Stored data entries

• • • •

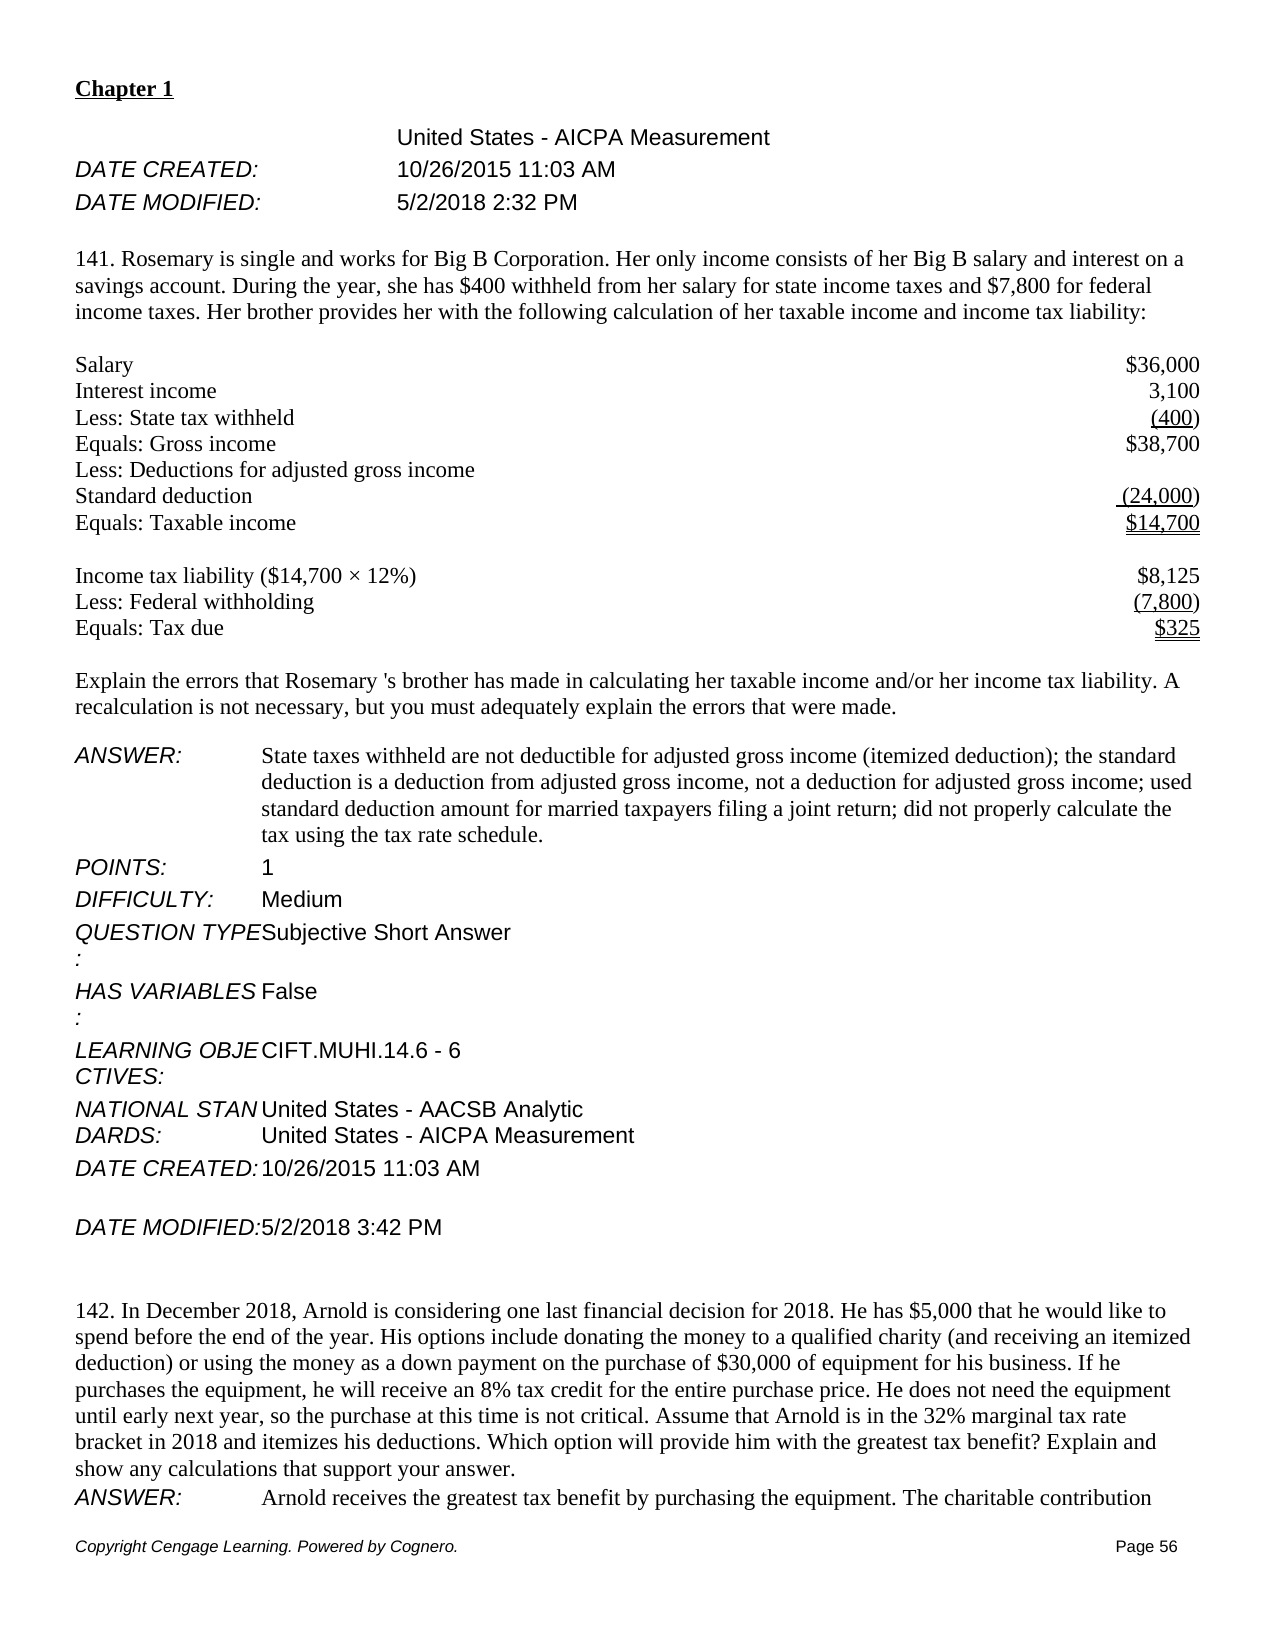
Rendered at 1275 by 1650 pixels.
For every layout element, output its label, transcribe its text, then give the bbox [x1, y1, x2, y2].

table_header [75, 121, 1200, 218]
table_header 141. Rosemary is single and works for Big B Corporation. Her only income consists of her Big B salary and interest on a savings account. During the year, she has $400 withheld from her salary for state income taxes and $7,800 for federal income taxes. Her brother provides her with the following calculation of her taxable income and income tax liability: ​ ​ Explain the errors that Rosemary 's brother has made in calculating her taxable income and/or her income tax liability. A recalculation is not necessary, but you must adequately explain the errors that were made. [75, 245, 1200, 1270]
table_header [75, 1297, 1200, 1514]
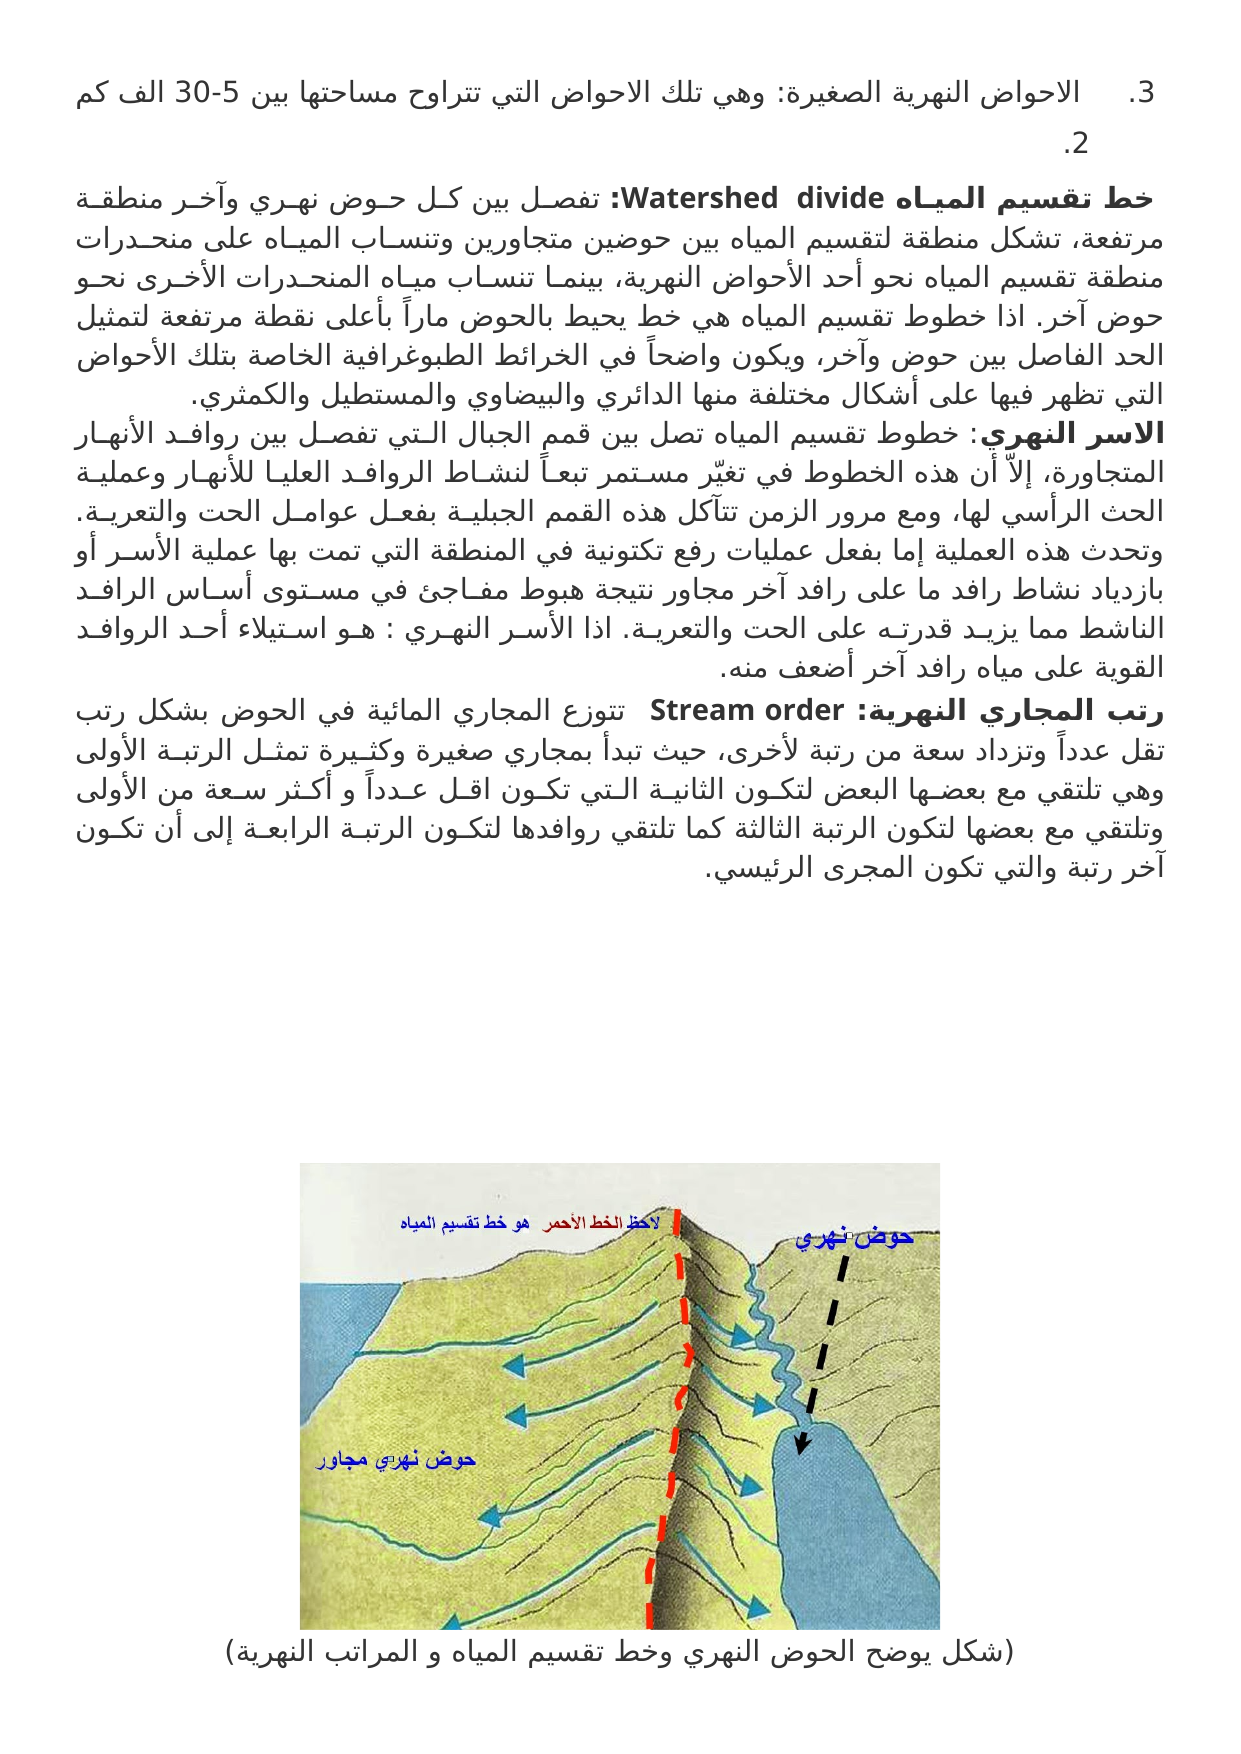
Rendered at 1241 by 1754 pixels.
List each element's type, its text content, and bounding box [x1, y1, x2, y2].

• • • •

## About this task
Retype exactly, and only, the lines from the one containing "table_header [75, 1297, 1200, 1514]" through the end of the records above. Pictures stay out of the copy.

## Output below
table_header [75, 1297, 1200, 1514]
Rendered at 1241 by 1754 pixels.
List each element's type, its text content, and bounding box [x1, y1, x2, y2].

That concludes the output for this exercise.